Things we have tried so far to “rescue” a crashed IKEA device:

  • ZDP leave request (with rejoin) unicast to the IEE
  • ZDP leave request (with rejoin) broadcast to all mains routers (0xFFFE) for the IEEE
  • NWK leave request (with rejoin)
  • Spoofing NWK link status with valid entry for the device to hopefully get the coordinator in it’s neighbor table
  • Artificially increasing frame counters

If interested the deconz issues chasing these down are here:


Ok, I was simply going on what I read in the image you highlighted above which distinctly talks about the ECC libraries which should not be incorporated in most devices as far as I know (certainly they aren’t included in any of the dongles).

I obviously can’t confirm this, but I would doubt that the Ikea bulbs include the ECC libraries - unless you know differently?

It sounds like the issue you’re reporting isn’t therefore related to the CBKE/ECC fix that you highlighted, which is a little confusing, and makes it a little hard to understand the issue :wink:

I’m happy to take a look - it might help my understand the issue at least :slight_smile:

Thanks.

Went back and I’ve trashed the cleanest examples of one falling off the network.
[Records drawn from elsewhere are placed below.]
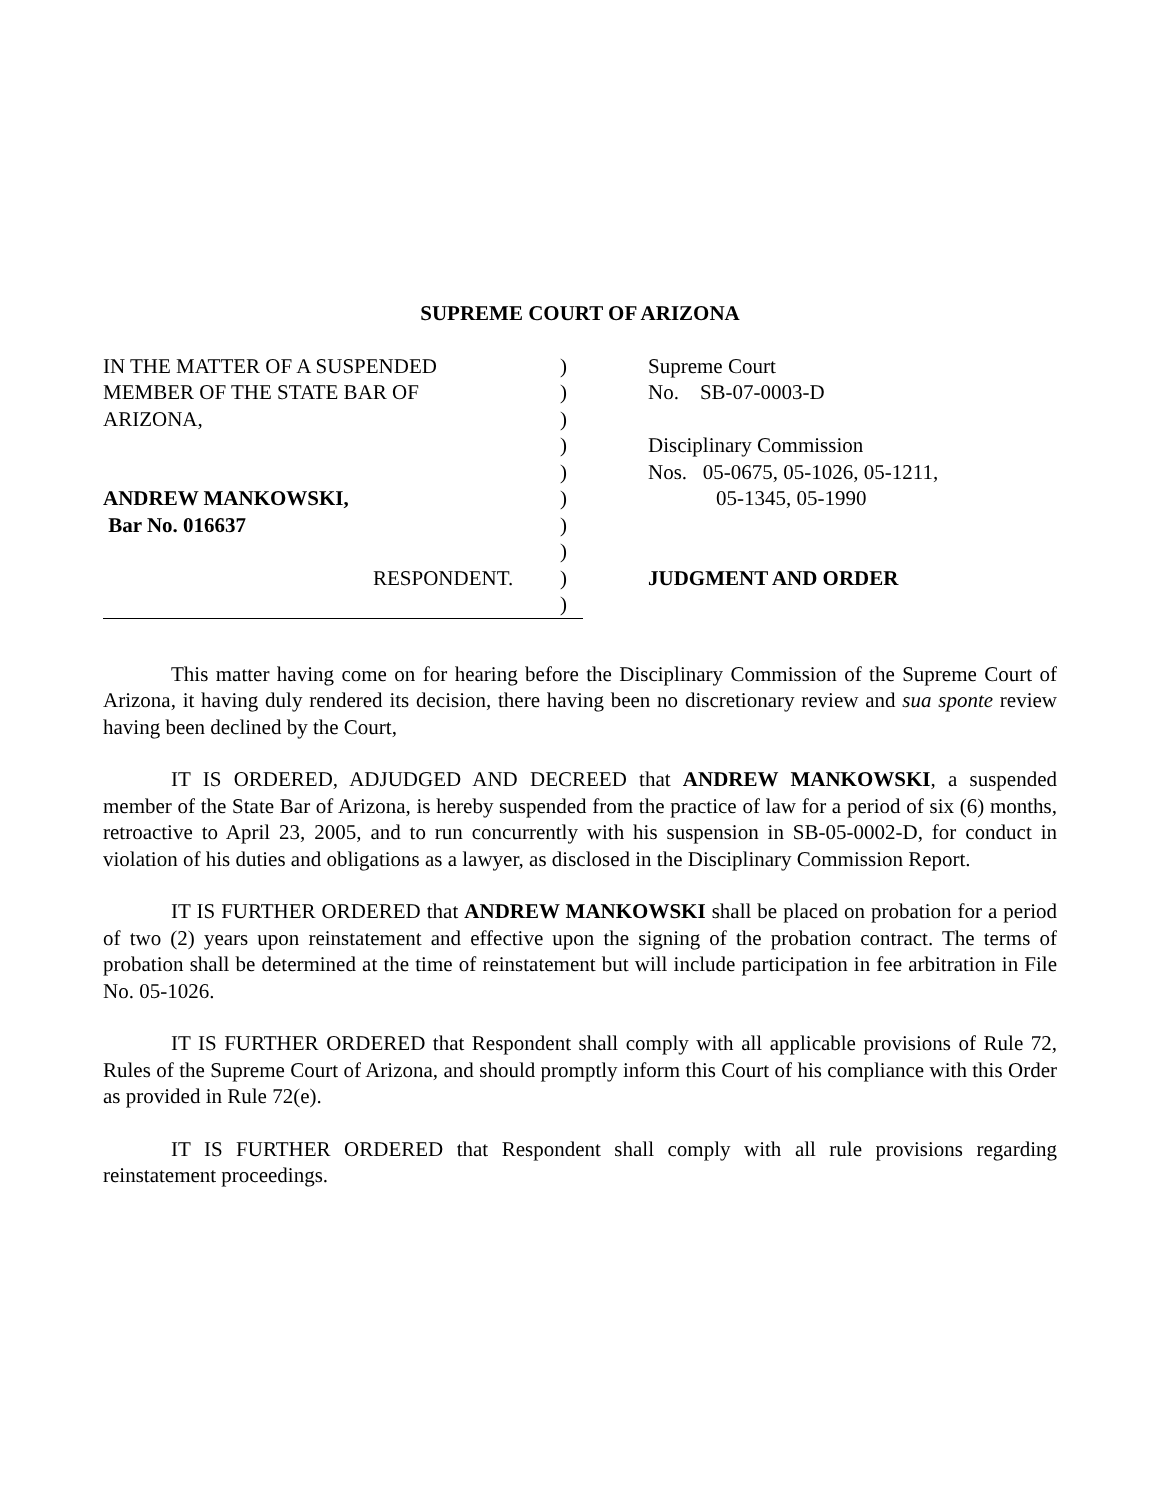SUPREME COURT OF ARIZONA
IN THE MATTER OF A SUSPENDED
MEMBER OF THE STATE BAR OF
ARIZONA,
ANDREW MANKOWSKI,
Bar No. 016637
RESPONDENT.
)
)
)
)
)
)
)
)
)
)
Supreme Court
No. SB-07-0003-D
Disciplinary Commission
Nos. 05-0675, 05-1026, 05-1211,
05-1345, 05-1990
JUDGMENT AND ORDER
This matter having come on for hearing before the Disciplinary Commission of the Supreme Court of Arizona, it having duly rendered its decision, there having been no discretionary review and sua sponte review having been declined by the Court,
IT IS ORDERED, ADJUDGED AND DECREED that ANDREW MANKOWSKI, a suspended member of the State Bar of Arizona, is hereby suspended from the practice of law for a period of six (6) months, retroactive to April 23, 2005, and to run concurrently with his suspension in SB-05-0002-D, for conduct in violation of his duties and obligations as a lawyer, as disclosed in the Disciplinary Commission Report.
IT IS FURTHER ORDERED that ANDREW MANKOWSKI shall be placed on probation for a period of two (2) years upon reinstatement and effective upon the signing of the probation contract. The terms of probation shall be determined at the time of reinstatement but will include participation in fee arbitration in File No. 05-1026.
IT IS FURTHER ORDERED that Respondent shall comply with all applicable provisions of Rule 72, Rules of the Supreme Court of Arizona, and should promptly inform this Court of his compliance with this Order as provided in Rule 72(e).
IT IS FURTHER ORDERED that Respondent shall comply with all rule provisions regarding reinstatement proceedings.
I’ll try to recapture and post a PCAP file later.

The issue is definitely exacerbated when a large number of devices rejoin the network (for example if you power off a room full of bulbs, then power them back on)

Finally identified the bug - there is a low level stack bug in the SiLabs EFR32 used by IKEA devices that causes them to crash.

This bug is fixed in Emberznet 6.7.7 and higher from SiLabs – but a majority of IKEA devices are running earlier 6.0 to 6.5 releases that are all affected by this bug.

The bug occurs when a bulb is processed a ZDO parent announcement and other traffic arrives. Seems to be triggering more often on large networks.

Have some test code that does a ZDO parent flood and can now reproduce on demand.

Anyone know which is the latest version of EmberZNet FW for IKEA Trådfri Signal Repeater E1746?

That is, what version of EmberZNet is the latest official OTA update from IKEA for E1746 is based on?